Aso Kenta, Kashimura Hiroshi, Matsumoto Yoshiyasu, Saura Hiroaki
Department of Neurosurgery, Iwate Prefectural Chubu Hospital, Kitakami, Iwate, Japan.
Surg Neurol Int. 2018 Jun 18;9:120. doi: 10.4103/sni.sni_103_18. eCollection 2018.
Accessory anterior cerebral artery (ACA), a type of median artery of anomalous triplicate ACA, is not rare, but aneurysms of the anterior communicating artery (ACoA) associated with accessory ACA can be a considerable challenge to treat surgically based on the morphological features of the ACoA complex.

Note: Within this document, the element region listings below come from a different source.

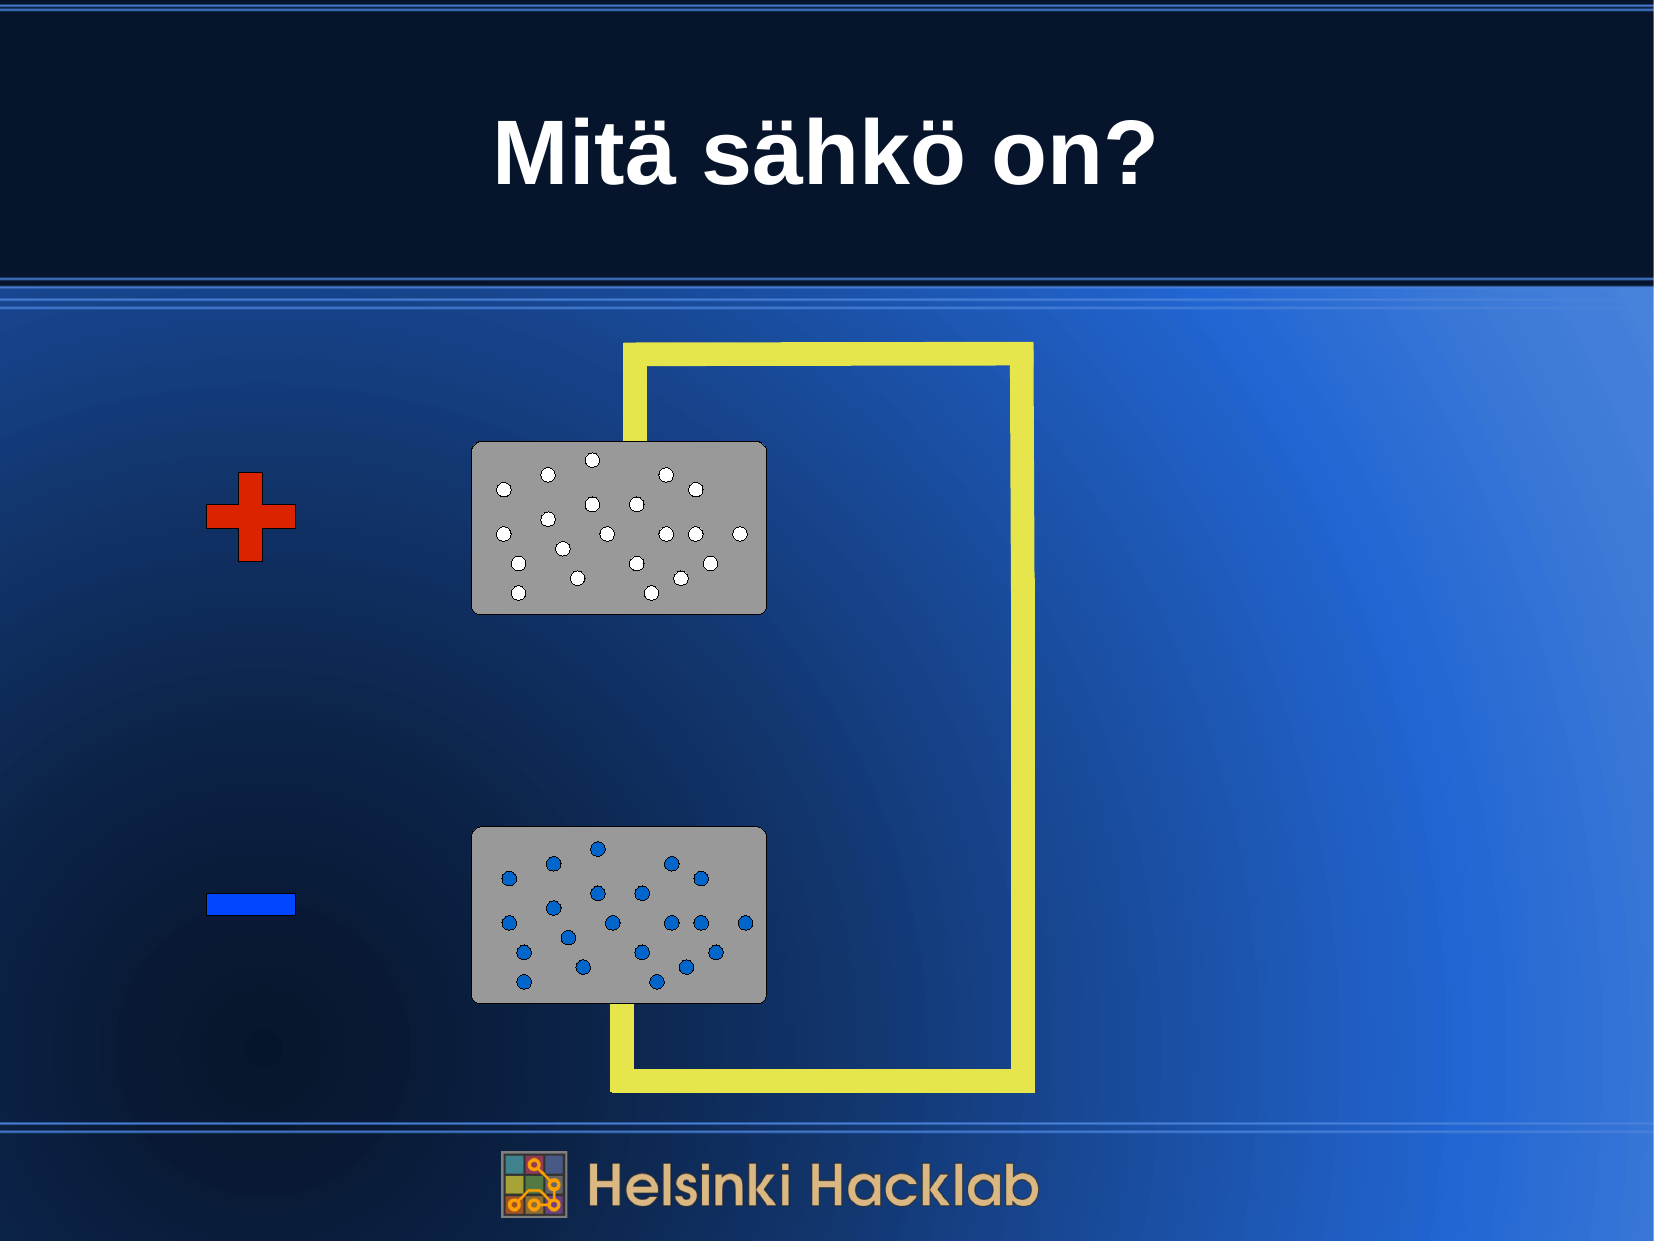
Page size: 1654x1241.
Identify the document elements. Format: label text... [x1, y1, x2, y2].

picture [0, 0, 1654, 1241]
text_box [206, 472, 296, 562]
text_box [206, 893, 296, 916]
title Mitä sähkö on? [82, 49, 1571, 257]
text_box [471, 826, 767, 1004]
text_box [471, 441, 767, 615]
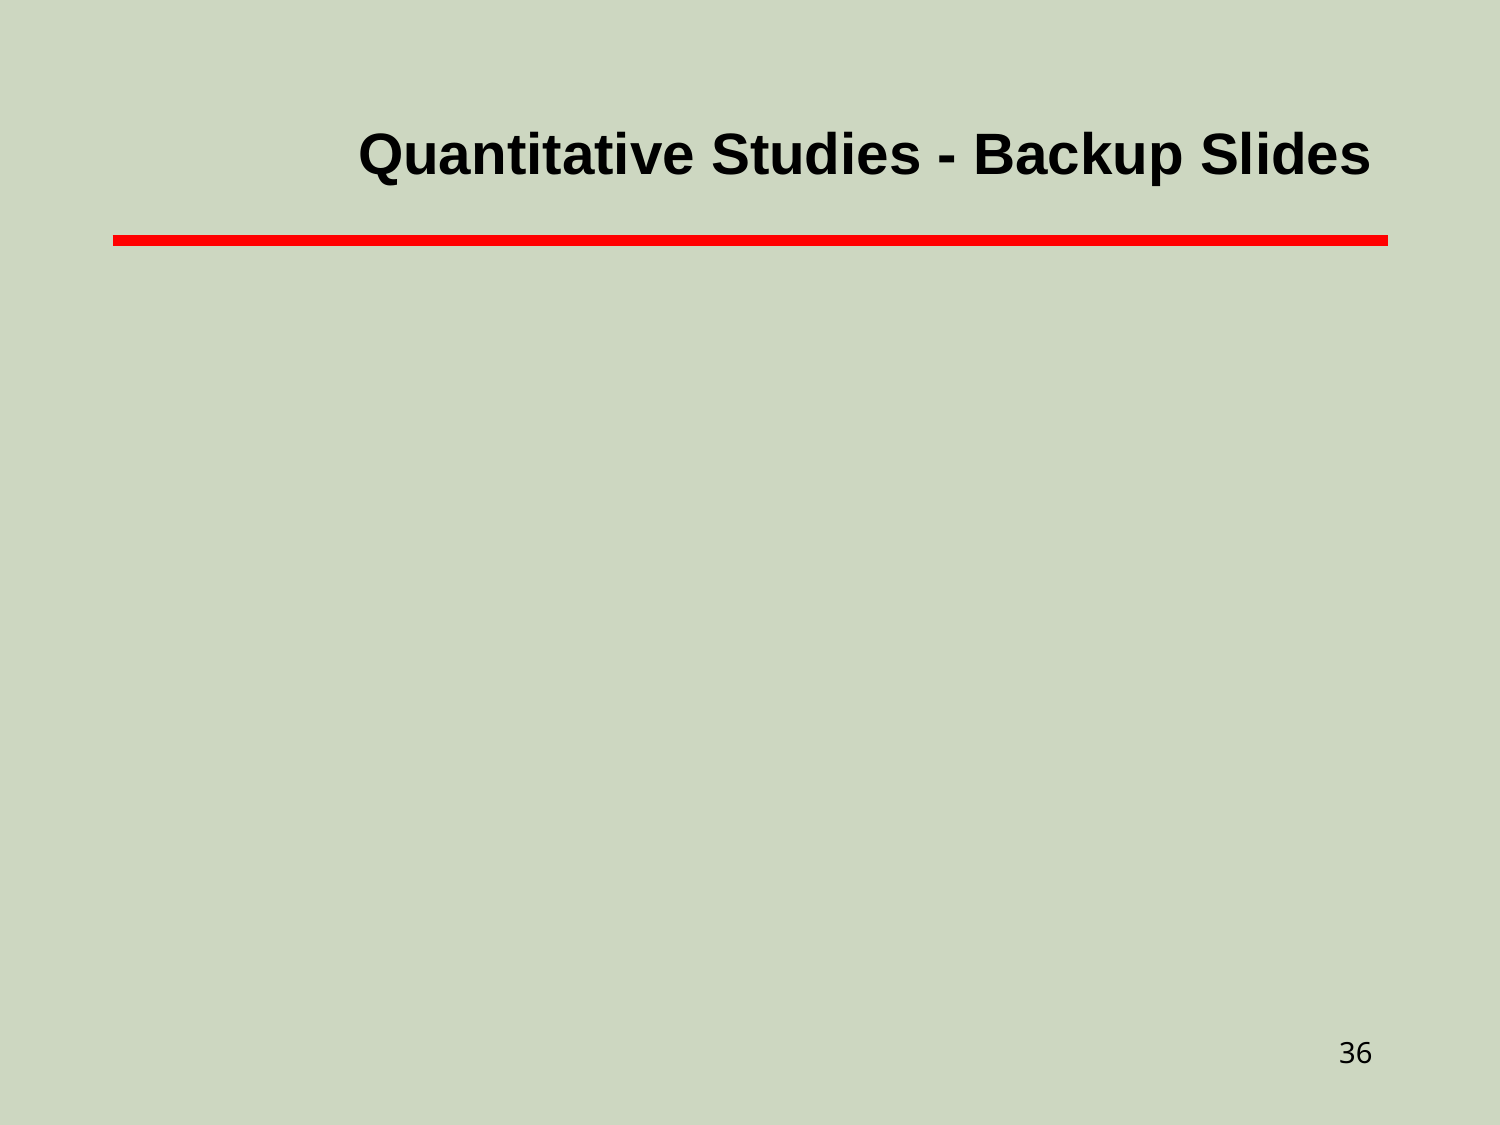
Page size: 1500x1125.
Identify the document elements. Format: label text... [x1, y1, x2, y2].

title Quantitative Studies - Backup Slides [337, 85, 1388, 224]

A 35-year-old man was admitted to our hospital with severe headache and subsequent loss of consciousness. Initial computed tomography (CT) showed typical findings of subarachnoid hemorrhage in the basal cistern and three-dimensional CT angiography revealed an ACoA aneurysm arising from the trifurcation of the accessory ACA, the branching point of the ACoA, and the right A1 or A2 segment of the ACA. The aneurysmal fundus projected superolaterally to the right, and was treated via a right-sided pterional approach. The aneurysm was behind the ipsilateral A2 segment of the ACA and the accessory ACA was hidden behind the aneurysm. The aneurysm was successfully obliterated with clipping using a straight fenestrated Yasargil titanium clip. Complete aneurysm occlusion and patency of both the A2 segment of the ACA and the accessory ACA were confirmed intraoperatively by indocyanine green angiography.

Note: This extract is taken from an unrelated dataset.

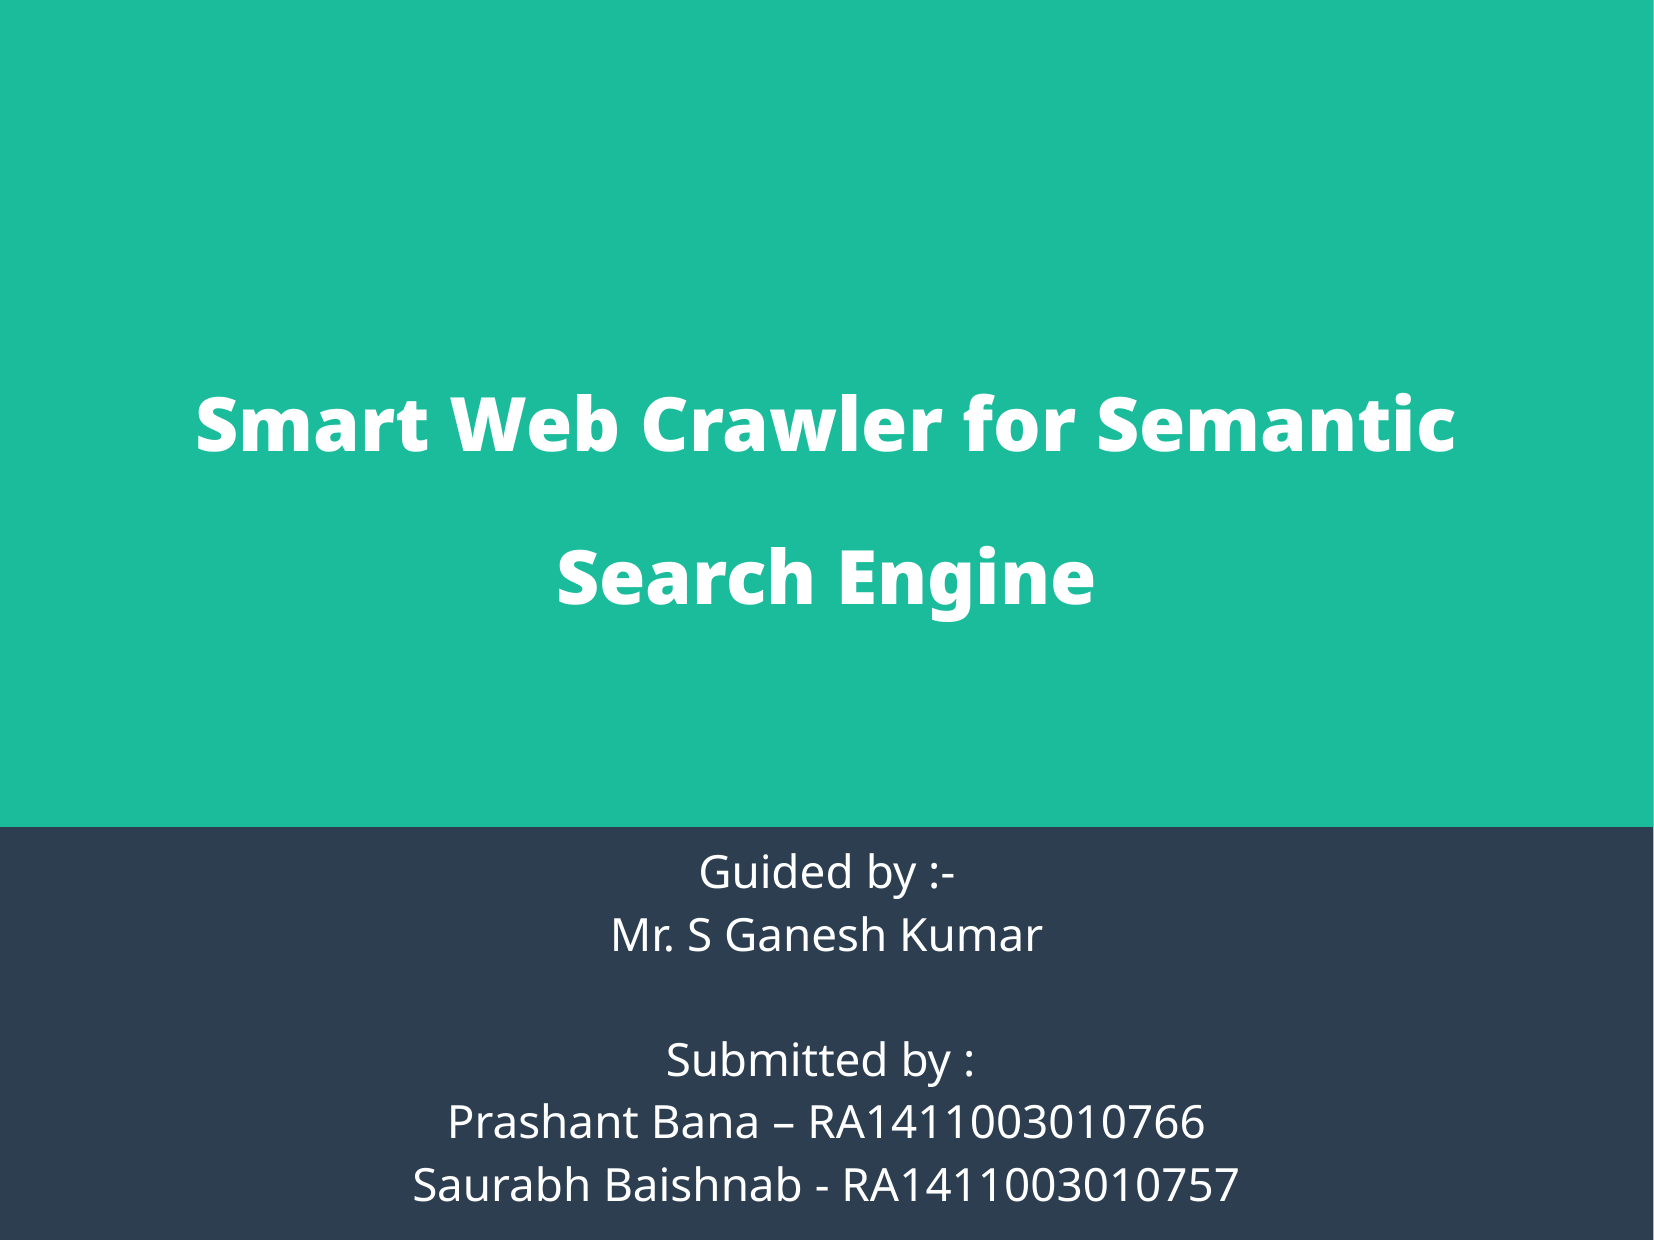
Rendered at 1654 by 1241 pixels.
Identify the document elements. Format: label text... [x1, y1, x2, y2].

title Smart Web Crawler for Semantic Search Engine [59, 355, 1595, 591]
subtitle Guided by :- Mr. S Ganesh Kumar Submitted by : Prashant Bana – RA1411003010766 Saurabh Baishnab - RA1411003010757 [59, 855, 1595, 1199]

In treating this aneurysm via the pterional approach, selection of approach side it is critical to preserve prevent the patency of the accessory ACA and to simultaneously perform aneurysm clipping without leaving a neck remnant. Selecting the optimal approach based on preoperative neuroimaging of which side will allow both these actions is important.

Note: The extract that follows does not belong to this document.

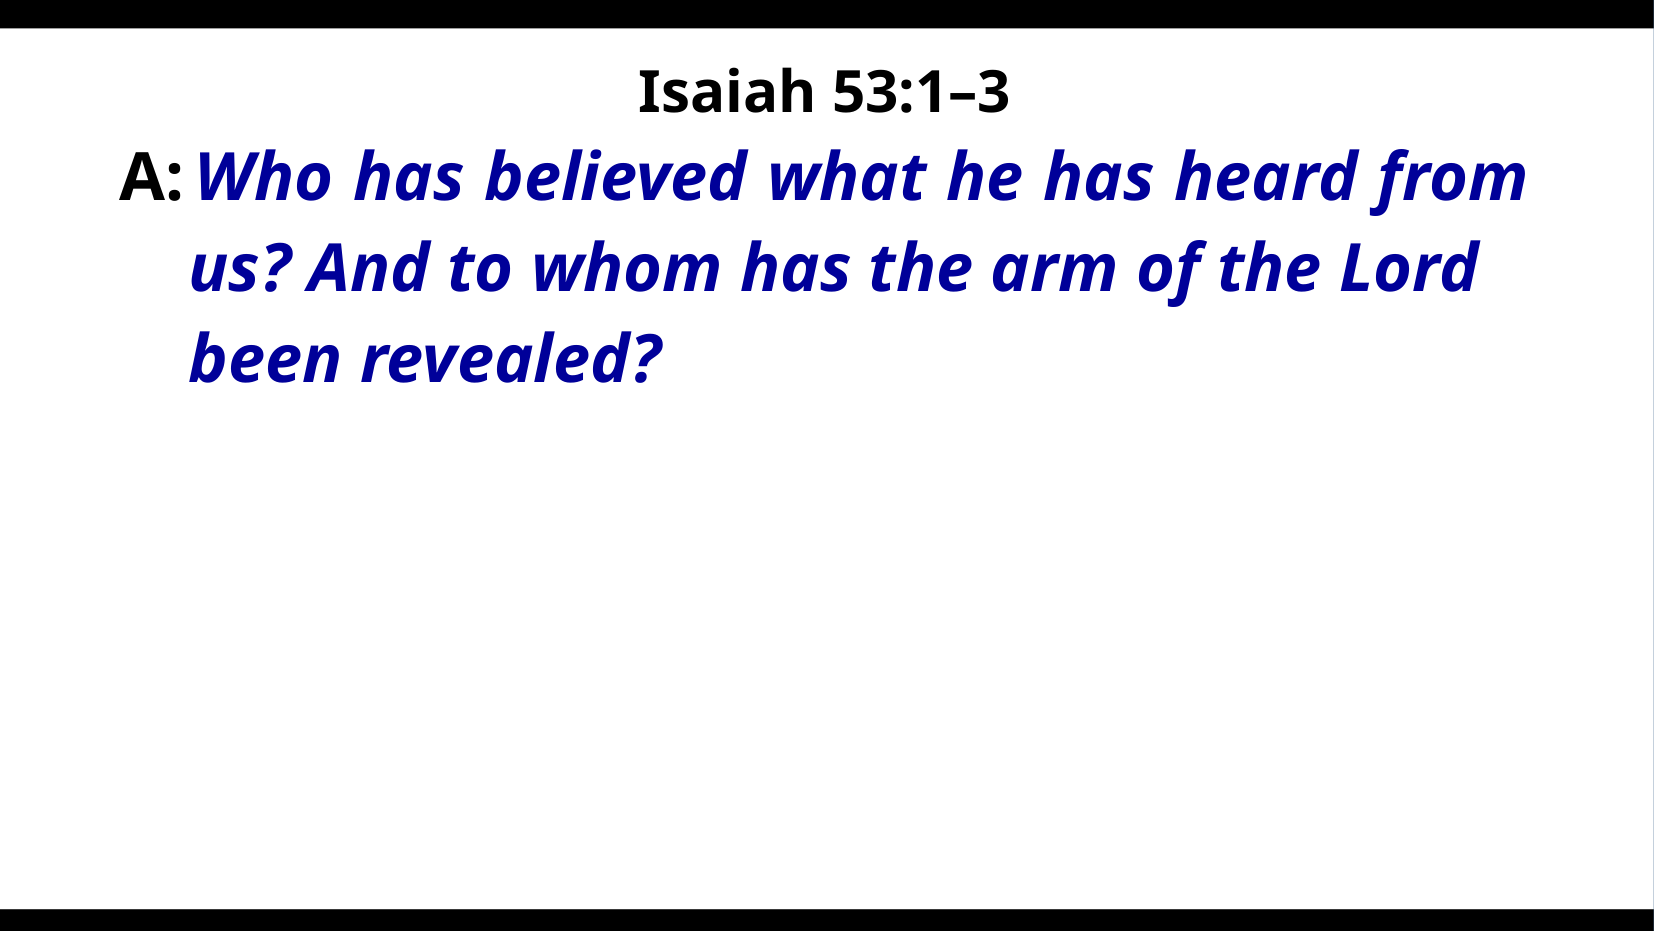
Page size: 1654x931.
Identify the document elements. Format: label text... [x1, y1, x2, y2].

picture [0, 0, 1654, 931]
text_box Isaiah 53:1–3 A: Who has believed what he has heard from us? And to whom has the arm of the Lord been revealed? [105, 42, 1546, 402]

副大脑前动脉(ACA)是异常三联大脑前动脉这种类型的中间动脉,并不罕见,但基于前交通动脉(ACoA)复合体的形态特征,与副ACA相关的ACoA动脉瘤的手术治疗可能是一项相当大的挑战。
一名35岁男性因严重头痛并随后意识丧失入院。初始计算机断层扫描(CT)显示脑基底池蛛网膜下腔出血的典型表现,三维CT血管造影显示一个ACoA动脉瘤,起源于副ACA的三叉处、ACoA的分支点以及ACA的右侧A1或A2段。动脉瘤底部向右上外侧突出,通过右侧翼点入路进行治疗。动脉瘤位于同侧ACA的A2段后方,副ACA隐藏在动脉瘤后方。使用直的带窗Yasargil钛夹成功夹闭动脉瘤。术中通过吲哚菁绿血管造影证实动脉瘤完全闭塞以及ACA的A2段和副ACA通畅。
通过翼点入路治疗此动脉瘤时,选择入路侧对于保留副ACA的通畅性并同时进行动脉瘤夹闭而不残留瘤颈至关重要。根据术前神经影像学检查选择哪一侧能同时实现这两个操作的最佳入路很重要。